O que ajudar o País das Maravilhas e as ligações com o tal país tinham em comum, ela não conseguia entender, mas era óbvio que por trás dos motivos de ele mantê-la ali existiam motivos obscuros que envolviam usá-la. Muito bem, a face de Draco queria usá-la também em um país de outra dimensão. A atração que sentia quebrou-se quando seus neurônios informaram o que ele queria. Em alguns casos, ser a primeira aluna de Hogwarts tinha suas vantagens.

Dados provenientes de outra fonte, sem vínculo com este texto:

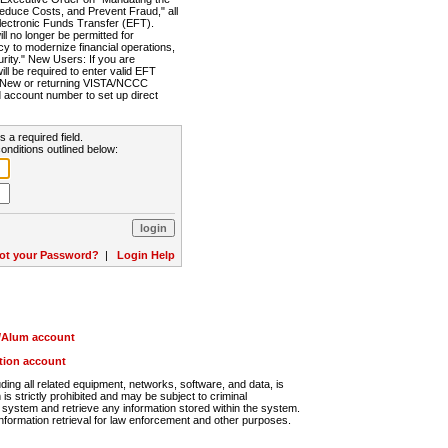
Reduce Costs, and Prevent Fraud," all
lectronic Funds Transfer (EFT).
 no longer be permitted for
cy to modernize financial operations,
rity." New Users: If you are
will be required to enter valid EFT
n. New or returning VISTA/NCCC
d account number to set up direct
s a required field.
onditions outlined below:
ot your Password?
|
Login Help
r/Alum account
ution account
ng all related equipment, networks, software, and data, is
s strictly prohibited and may be subject to criminal
system and retrieve any information stored within the system.
nformation retrieval for law enforcement and other purposes.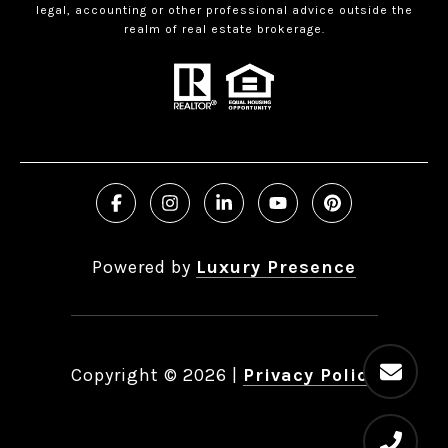
legal, accounting or other professional advice outside the
realm of real estate brokerage.
Powered by
Luxury Presence
Copyright ©
2026
|
Privacy Policy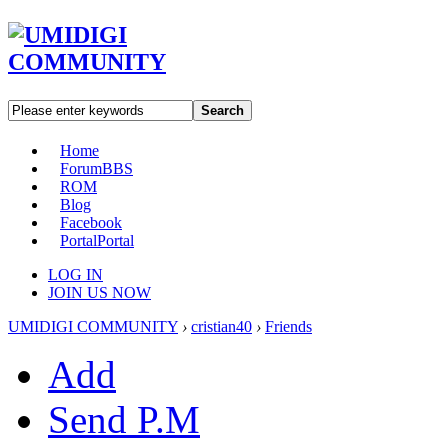
Search
Home
Forum
BBS
ROM
Blog
Facebook
Portal
Portal
LOG IN
JOIN US NOW
UMIDIGI COMMUNITY
›
cristian40
›
Friends
Add
Send P.M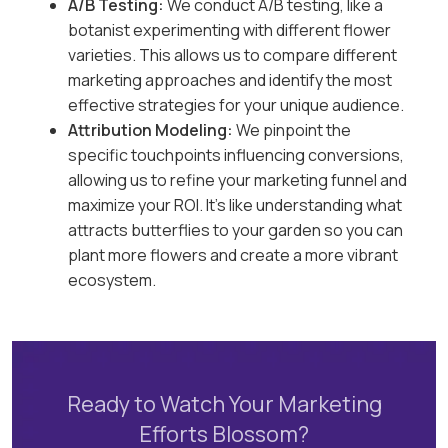
A/B Testing:
We conduct A/B testing, like a
botanist experimenting with different flower
varieties. This allows us to compare different
marketing approaches and identify the most
effective strategies for your unique audience.
Attribution Modeling:
We pinpoint the
specific touchpoints influencing conversions,
allowing us to refine your marketing funnel and
maximize your ROI. It’s like understanding what
attracts butterflies to your garden so you can
plant more flowers and create a more vibrant
ecosystem.
Ready to Watch Your Marketing
Efforts Blossom?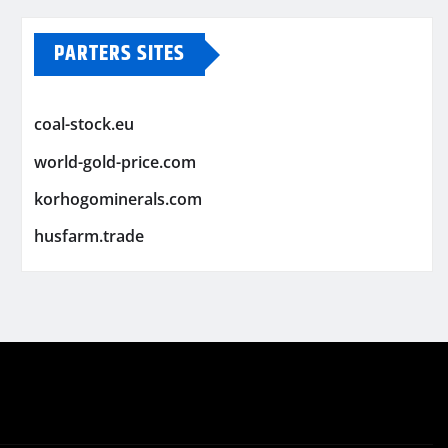
PARTERS SITES
coal-stock.eu
world-gold-price.com
korhogominerals.com
husfarm.trade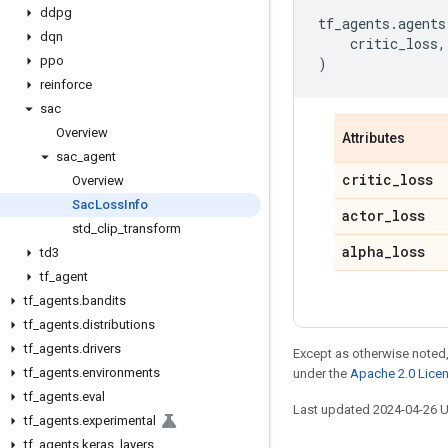
ddpg
tf_agents
.
agents
dqn
critic_loss
,
ppo
)
reinforce
sac
Overview
Attributes
sac
_
agent
critic
_
loss
Overview
Sac
Loss
Info
actor
_
loss
std
_
clip
_
transform
alpha
_
loss
td3
tf
_
agent
tf
_
agents
.
bandits
tf
_
agents
.
distributions
tf
_
agents
.
drivers
Except as otherwise noted,
tf
_
agents
.
environments
under the
Apache 2.0 Lice
tf
_
agents
.
eval
Last updated 2024-04-26 
tf
_
agents
.
experimental
tf
_
agents
.
keras
_
layers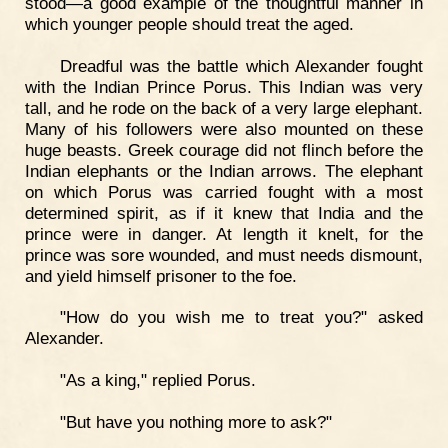
stood—a good example of the thoughtful manner in
which younger people should treat the aged.
Dreadful was the battle which Alexander fought
with the Indian Prince Porus. This Indian was very
tall, and he rode on the back of a very large elephant.
Many of his followers were also mounted on these
huge beasts. Greek courage did not flinch before the
Indian elephants or the Indian arrows. The elephant
on which Porus was carried fought with a most
determined spirit, as if it knew that India and the
prince were in danger. At length it knelt, for the
prince was sore wounded, and must needs dismount,
and yield himself prisoner to the foe.
"How do you wish me to treat you?" asked
Alexander.
"As a king," replied Porus.
"But have you nothing more to ask?"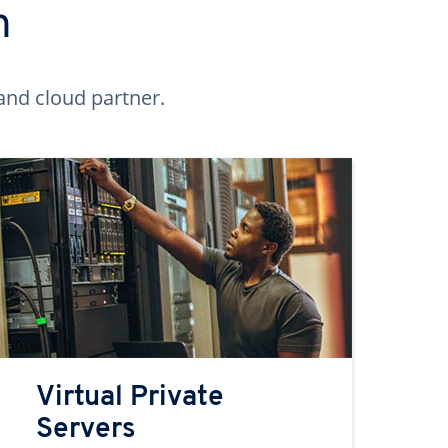
n
and cloud partner.
Virtual Private
Servers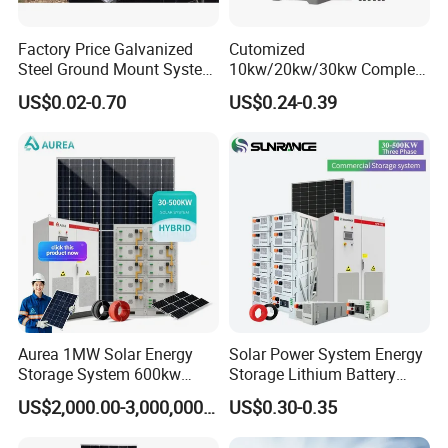
TECHNICAL PARAMETERS
Factory Price Galvanized
Cutomized
Steel Ground Mount System
10kw/20kw/30kw Complete
Solar Racking Ground
Solar Kit Set High Quality
US$0.02-0.70
US$0.24-0.39
System Solar Panel Ground
Lithium Battery Inverter
Mounting System
Solar Panel Set Home Solar
Energy Electricity Power
System Generator
Aurea 1MW Solar Energy
Solar Power System Energy
Storage System 600kw
Storage Lithium Battery
500kw 350kw Solar Power
Systems Generator 50kw
US$2,000.00-3,000,000.00
US$0.30-0.35
Energy System Lithium Ion
60kw 80kw 100kw Hybrid
Battery Cabinet Complete
Solar Energy System 0.5c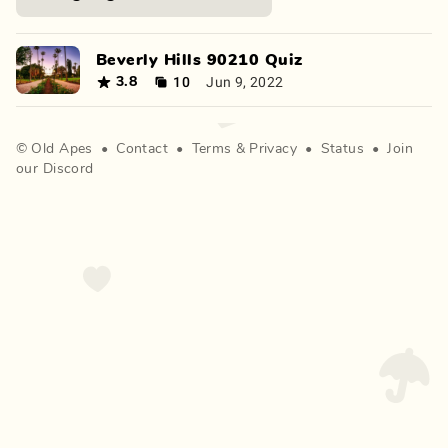
Beverly Hills 90210 Quiz
10
Jun 9, 2022
3.8
©
Old Apes
•
Contact
•
Terms
&
Privacy
•
Status
•
Join
our Discord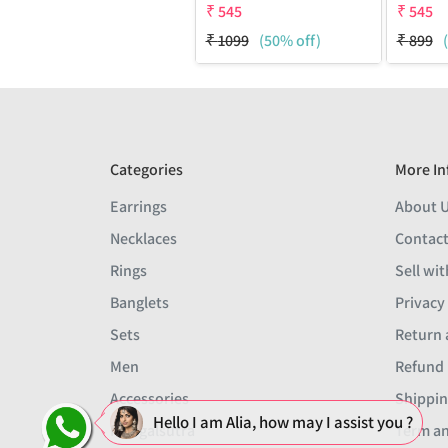
₹
545
₹
545
₹
1099
(50% off)
₹
899
Categories
More In
Earrings
About 
Necklaces
Contact
Rings
Sell wit
Banglets
Privacy
Sets
Return 
Men
Refund 
Accessories
Shippin
Hello I am Alia, how may I assist you ?
Mangalsutra
Term an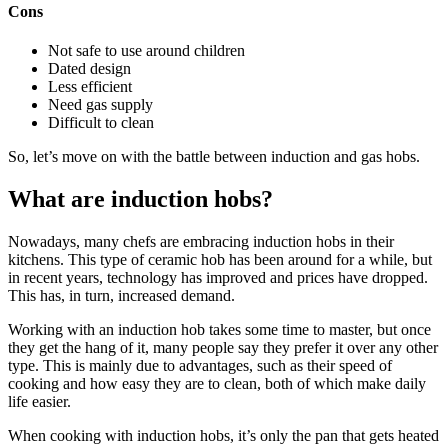
Cons
Not safe to use around children
Dated design
Less efficient
Need gas supply
Difficult to clean
So, let’s move on with the battle between induction and gas hobs.
What are induction hobs?
Nowadays, many chefs are embracing induction hobs in their
kitchens. This type of ceramic hob has been around for a while, but
in recent years, technology has improved and prices have dropped.
This has, in turn, increased demand.
Working with an induction hob takes some time to master, but once
they get the hang of it, many people say they prefer it over any other
type. This is mainly due to advantages, such as their speed of
cooking and how easy they are to clean, both of which make daily
life easier.
When cooking with induction hobs, it’s only the pan that gets heated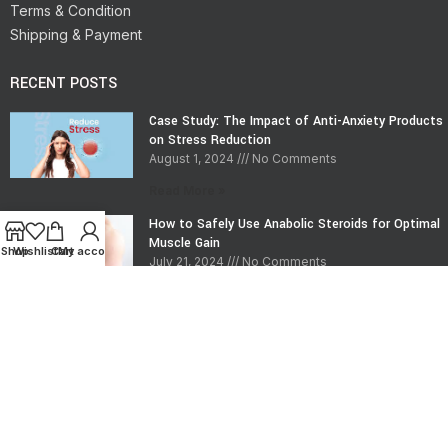
Terms & Condition
Shipping & Payment
RECENT POSTS
Case Study: The Impact of Anti-Anxiety Products
on Stress Reduction
August 1, 2024
No Comments
Read More »
How to Safely Use Anabolic Steroids for Optimal
Muscle Gain
Shop
Wishlist
Cart
My account
July 21, 2024
No Comments
Read More »
CONTACT INFO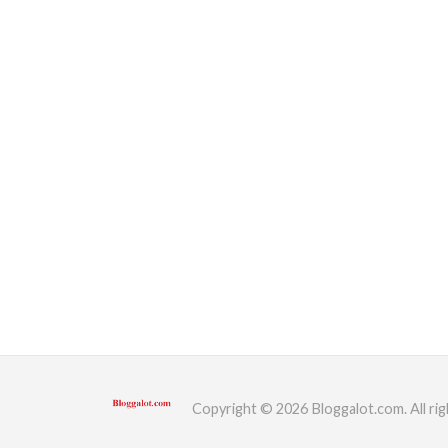
Copyright © 2026 Bloggalot.com. All rig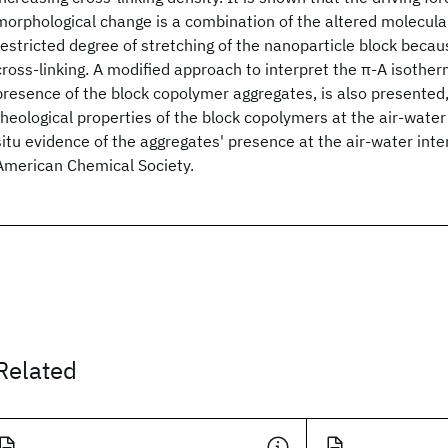
morphological change is a combination of the altered molecul
restricted degree of stretching of the nanoparticle block becau
cross-linking. A modified approach to interpret the π-A isother
presence of the block copolymer aggregates, is also presented,
rheological properties of the block copolymers at the air-water 
situ evidence of the aggregates' presence at the air-water int
American Chemical Society.
Related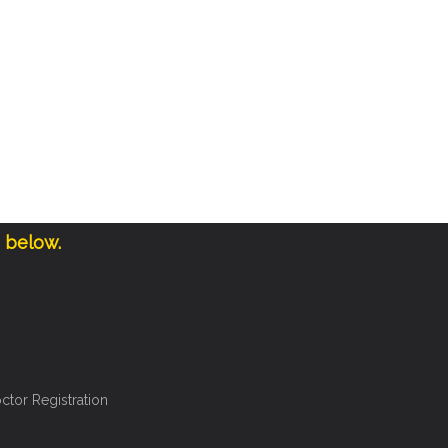
e below.
ctor Registration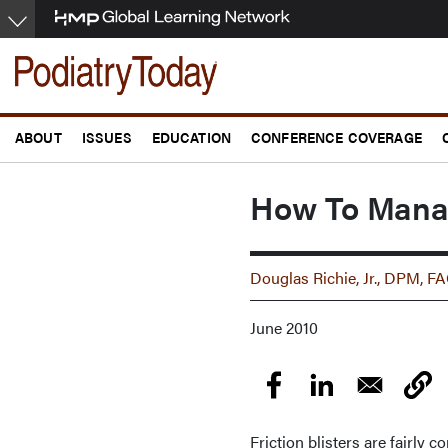
Skip
to
main
content
ABOUT
ISSUES
EDUCATION
CONFERENCE COVERAGE
How To Manage
Douglas Richie, Jr., DPM,
June 2010
Friction blisters are fairly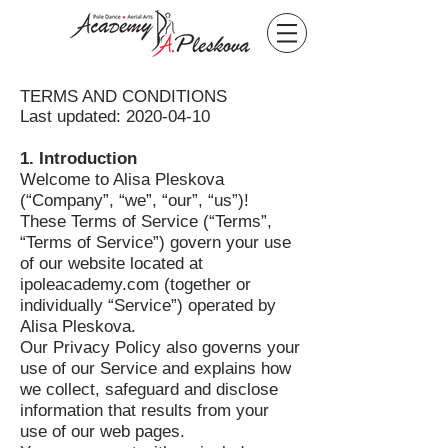
TERMS AND CONDITIONS
Last updated:
2020-04-10
1. Introduction
Welcome to Alisa Pleskova
(“Company”, “we”, “our”, “us”)!
These Terms of Service (“Terms”,
“Terms of Service”) govern your use
of our website located at
ipoleacademy.com (together or
individually “Service”) operated by
Alisa Pleskova.
Our Privacy Policy also governs your
use of our Service and explains how
we collect, safeguard and disclose
information that results from your
use of our web pages.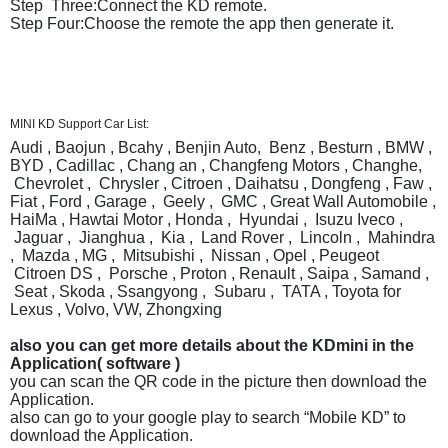
Step Three:Connect the KD remote.
Step Four:Choose the remote the app then generate it.
MINI KD Support Car List:
Audi , Baojun , Bcahy , Benjin Auto, Benz , Besturn , BMW ,
BYD , Cadillac , Chang an , Changfeng Motors , Changhe,
Chevrolet , Chrysler , Citroen , Daihatsu , Dongfeng , Faw ,
Fiat , Ford , Garage , Geely , GMC , Great Wall Automobile ,
HaiMa , Hawtai Motor , Honda , Hyundai , Isuzu Iveco ,
Jaguar , Jianghua , Kia , Land Rover , Lincoln , Mahindra
, Mazda , MG , Mitsubishi , Nissan , Opel , Peugeot
Citroen DS , Porsche , Proton , Renault , Saipa , Samand ,
Seat , Skoda , Ssangyong , Subaru , TATA , Toyota for
Lexus , Volvo, VW, Zhongxing
also you can get more details about the KDmini in the
Application( software )
you can scan the QR code in the picture then download the
Application.
also can go to your google play to search “Mobile KD” to
download the Application.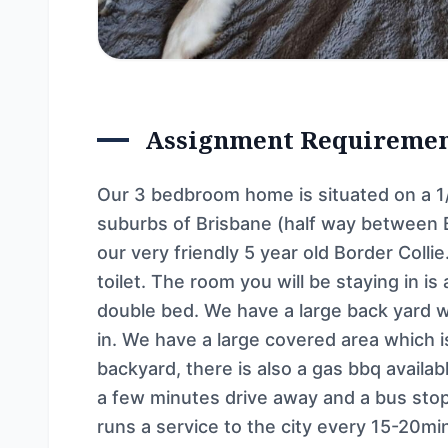
Assignment Requireme
Our 3 bedbroom home is situated on a 1/
suburbs of Brisbane (half way between B
our very friendly 5 year old Border Col
toilet. The room you will be staying in i
double bed. We have a large back yard w
in. We have a large covered area which is 
backyard, there is also a gas bbq availab
a few minutes drive away and a bus stop
runs a service to the city every 15-20min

- Entendi. – Ela vociferou, cruzando os braços em frente ao peito. – Você quer que eu seja a humana de confiança que negocie suas pedras preciosas para as empresas humanas, é isso? E que, de preferência, não revele a existência do País das Maravilhas como fez Lewis Carroll... No seu caso, as aparências não enganam.


A face pálida de Rabbit coloriu-se de um vermelho arroxeado que Hermione nunca antes havia visto, como se o rapaz estivesse segurando o fôlego há um tempo exagerado. Porém, não era fôlego que ele estava segurando e sim uma gargalhada um tanto silenciosa, mesmo para o vácuo da floresta. A garota assustou-se com a atitude inesperada, lutando dentro de si para não pular no pescoço dele e sufocá-lo.


- O que? – Perguntou ele, depois de passado seu momento lúdico, sem entender uma palavra do que ela estava querendo dizer. A intenção dele nunca havia sido aquela.


- Isso mesmo que você ouviu! – Ela rebateu, deixando a voz aguda demais.


- Eu nem mesmo cheguei a pensar nisso, Hermione. – Ele enterrou as mãos nos bolsos, até que o mínimo resquício delas desapareceu no tecido branco. – Eu estava pensando em outro tipo de ligação com o País das Maravilhas. Uma ligação que vai fazer bem para você, para esse país e para mim, claro.


- Então, o que...?


- Eu não sou o tipo de vilão que você pensa que eu sou. – Ele baixou o tom de voz, chegando com o corpo mais perto do dela, sem abaixar a cabeça, o que a deixava com os olhos na altura do peito dele. – Eu nem ao menos sei por que você acha que eu sou um vilão. Eu merecia saber.


- Você é parecido com um garoto que eu conheço. – Ela disse, depois de um silencio constrangedor que durou mais do que devia. – Muito parecido, na verdade vocês dois parecem irmãos gêmeos, o que é muito estranho.


- Você gosta dele? – Rabbit perguntou, inocente.


A pergunta não era apropriada, já que Hermione estava em um momento não muito agradável por conta da velocidade com que seu peito pulsava e pela proximidade entre os dois. Ela tinha de se segurar para não explodir na Hermione que ela havia sido naquela noite em que encontrara... Ela não gostava de pensar naquela noite, mas ela veio em sua cabeça com a força das memórias mais agradáveis.


- Eu... – Ela começou, com os olhos fora de foco, pensando nas palavras adequadas. Preocupando-se em não ser sincera demais e nem em ser evasiva demais. – Acho que... Ah, ele me desperta um interesse sim.


- É assim que os humanos dizem que estão gostando de alguém?


- Eu não disse que gosto dele!


- A resposta evasiva disse o que você está evitando dizer.


- Por Merlin! – Ela estourou, cruzando os braços em frente ao peito. – Eu não quero ser o assunto e não sei por que você começou com isso. Quero saber que ligação você quer que eu tenha com o País das Maravilhas.


- Apesar de trabalhar para a Rainha de Copas – Ele começou, respirando demoradamente, baixando o tom de voz ao de um sussurro. -, eu quero evitar que ela continue desmatando o País das Maravilhas atrás das, tão queridas por ela, pedras preciosas que valem uma fortuna no mundo humano.


- Então?


- Então que, eu sou um espião no Reino de Copas, porque trabalho fiel e lealmente para o Acampamento Xadrez.